**MATERIAL SHOWN**

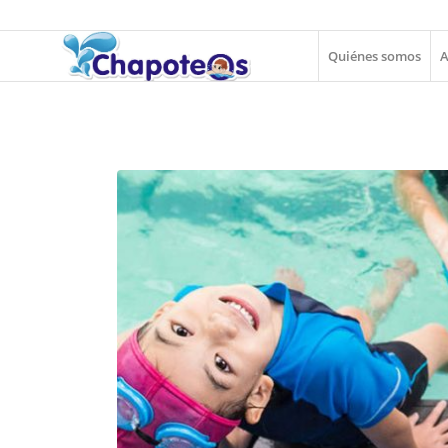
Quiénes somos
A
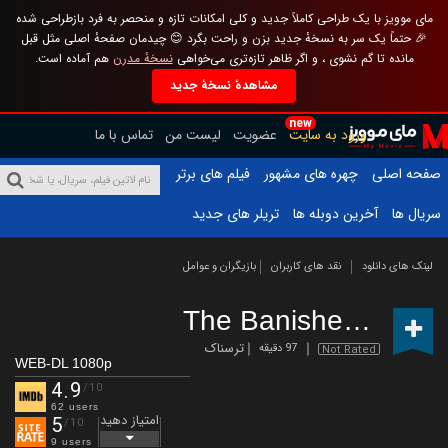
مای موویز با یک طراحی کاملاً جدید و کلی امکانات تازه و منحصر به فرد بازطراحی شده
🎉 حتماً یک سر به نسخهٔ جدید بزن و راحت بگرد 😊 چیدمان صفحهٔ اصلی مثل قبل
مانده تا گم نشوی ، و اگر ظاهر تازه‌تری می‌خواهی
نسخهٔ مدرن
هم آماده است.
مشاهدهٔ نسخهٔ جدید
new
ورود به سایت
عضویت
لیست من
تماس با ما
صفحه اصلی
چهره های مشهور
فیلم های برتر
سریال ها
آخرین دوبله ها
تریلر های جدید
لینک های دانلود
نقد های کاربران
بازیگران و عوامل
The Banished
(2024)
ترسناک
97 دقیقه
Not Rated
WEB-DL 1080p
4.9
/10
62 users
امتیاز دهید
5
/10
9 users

--

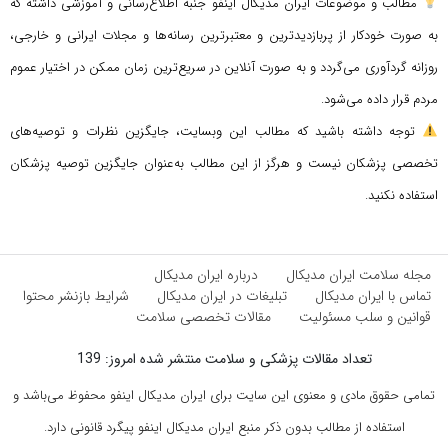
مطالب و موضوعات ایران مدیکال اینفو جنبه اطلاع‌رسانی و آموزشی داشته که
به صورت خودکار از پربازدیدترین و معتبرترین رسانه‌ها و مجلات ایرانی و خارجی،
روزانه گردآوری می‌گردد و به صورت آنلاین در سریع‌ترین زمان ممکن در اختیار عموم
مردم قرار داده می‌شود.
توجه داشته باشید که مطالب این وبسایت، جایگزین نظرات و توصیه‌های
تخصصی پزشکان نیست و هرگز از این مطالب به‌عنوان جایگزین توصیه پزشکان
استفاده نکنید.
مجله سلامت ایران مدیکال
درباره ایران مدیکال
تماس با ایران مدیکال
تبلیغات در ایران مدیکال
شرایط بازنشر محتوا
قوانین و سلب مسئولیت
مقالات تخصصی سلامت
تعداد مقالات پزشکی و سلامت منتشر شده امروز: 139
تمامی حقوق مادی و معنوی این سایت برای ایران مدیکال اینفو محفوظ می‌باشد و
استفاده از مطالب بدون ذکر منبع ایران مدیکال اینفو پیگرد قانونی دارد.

**TASK TO CARRY OUT**
Reproduce the lines of the records starting at the line containing "مطالب و موضوعات" and ending at the line containing "توجه داشته باشید", substituting "هفتگی" for "روزانه" and leaving everything else unchanged.

**TASK SOLUTION**
مطالب و موضوعات ایران مدیکال اینفو جنبه اطلاع‌رسانی و آموزشی داشته که
به صورت خودکار از پربازدیدترین و معتبرترین رسانه‌ها و مجلات ایرانی و خارجی،
هفتگی گردآوری می‌گردد و به صورت آنلاین در سریع‌ترین زمان ممکن در اختیار عموم
مردم قرار داده می‌شود.
توجه داشته باشید که مطالب این وبسایت، جایگزین نظرات و توصیه‌های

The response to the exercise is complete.